▶ _About this exercise_
I'd like every entry transcribed word for word, with no pictures.

▶ _Records for processing_
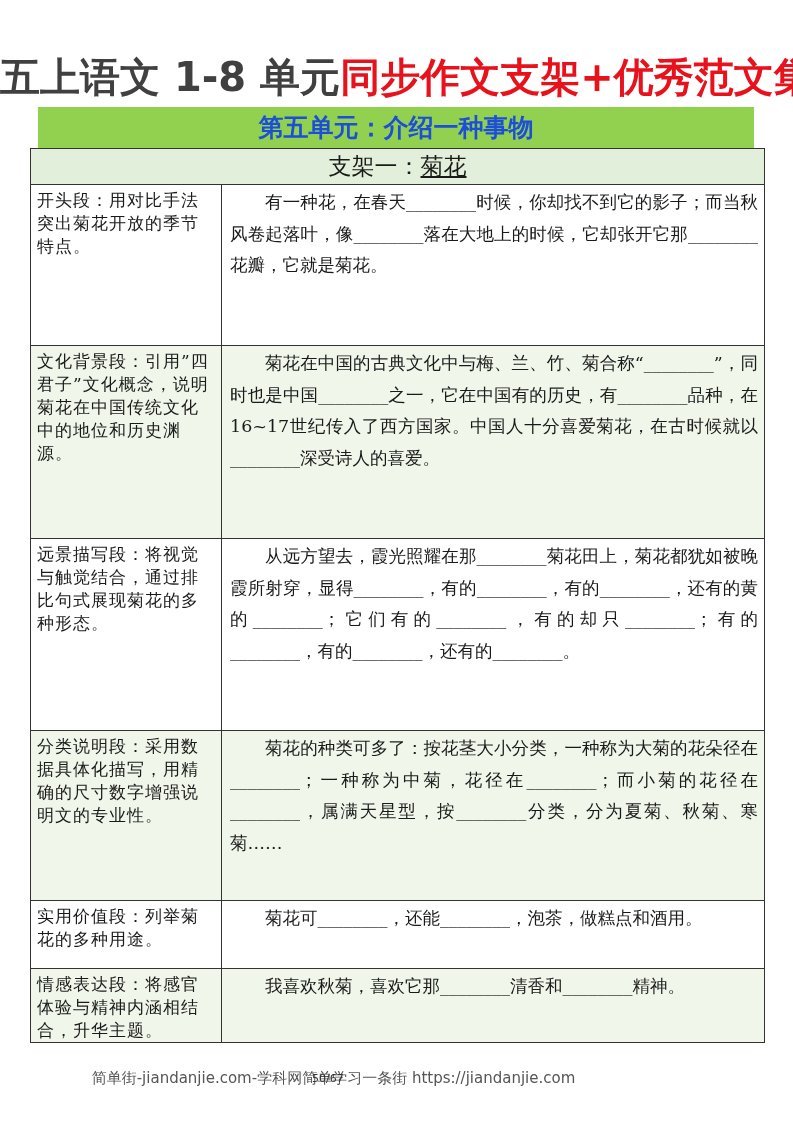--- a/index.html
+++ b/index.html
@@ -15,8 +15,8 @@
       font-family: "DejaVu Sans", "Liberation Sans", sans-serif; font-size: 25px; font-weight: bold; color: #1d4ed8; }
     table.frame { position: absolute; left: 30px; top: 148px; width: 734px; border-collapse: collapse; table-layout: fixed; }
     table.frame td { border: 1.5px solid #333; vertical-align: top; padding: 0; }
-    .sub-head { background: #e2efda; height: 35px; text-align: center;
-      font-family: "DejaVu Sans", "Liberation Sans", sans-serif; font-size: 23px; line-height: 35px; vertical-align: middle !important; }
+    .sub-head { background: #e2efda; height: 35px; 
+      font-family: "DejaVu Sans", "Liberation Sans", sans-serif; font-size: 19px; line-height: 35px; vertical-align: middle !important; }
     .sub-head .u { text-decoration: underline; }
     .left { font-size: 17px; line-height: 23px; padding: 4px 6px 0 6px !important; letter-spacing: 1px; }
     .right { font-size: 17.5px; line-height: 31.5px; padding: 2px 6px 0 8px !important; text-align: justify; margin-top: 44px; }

▶ _Output for this exercise_
--- a/index.html
+++ b/index.html
@@ -15,8 +15,8 @@
       font-family: "DejaVu Sans", "Liberation Sans", sans-serif; font-size: 25px; font-weight: bold; color: #1d4ed8; }
     table.frame { position: absolute; left: 30px; top: 148px; width: 734px; border-collapse: collapse; table-layout: fixed; }
     table.frame td { border: 1.5px solid #333; vertical-align: top; padding: 0; }
-    .sub-head { background: #e2efda; height: 35px; text-align: center;
-      font-family: "DejaVu Sans", "Liberation Sans", sans-serif; font-size: 23px; line-height: 35px; vertical-align: middle !important; }
+    .sub-head { background: #e2efda; height: 35px; 
+      font-family: "DejaVu Sans", "Liberation Sans", sans-serif; font-size: 19px; line-height: 35px; vertical-align: middle !important; }
     .sub-head .u { text-decoration: underline; }
     .left { font-size: 17px; line-height: 23px; padding: 4px 6px 0 6px !important; letter-spacing: 1px; }
     .right { font-size: 17.5px; line-height: 31.5px; padding: 2px 6px 0 8px !important; text-align: justify; margin-top: 44px; }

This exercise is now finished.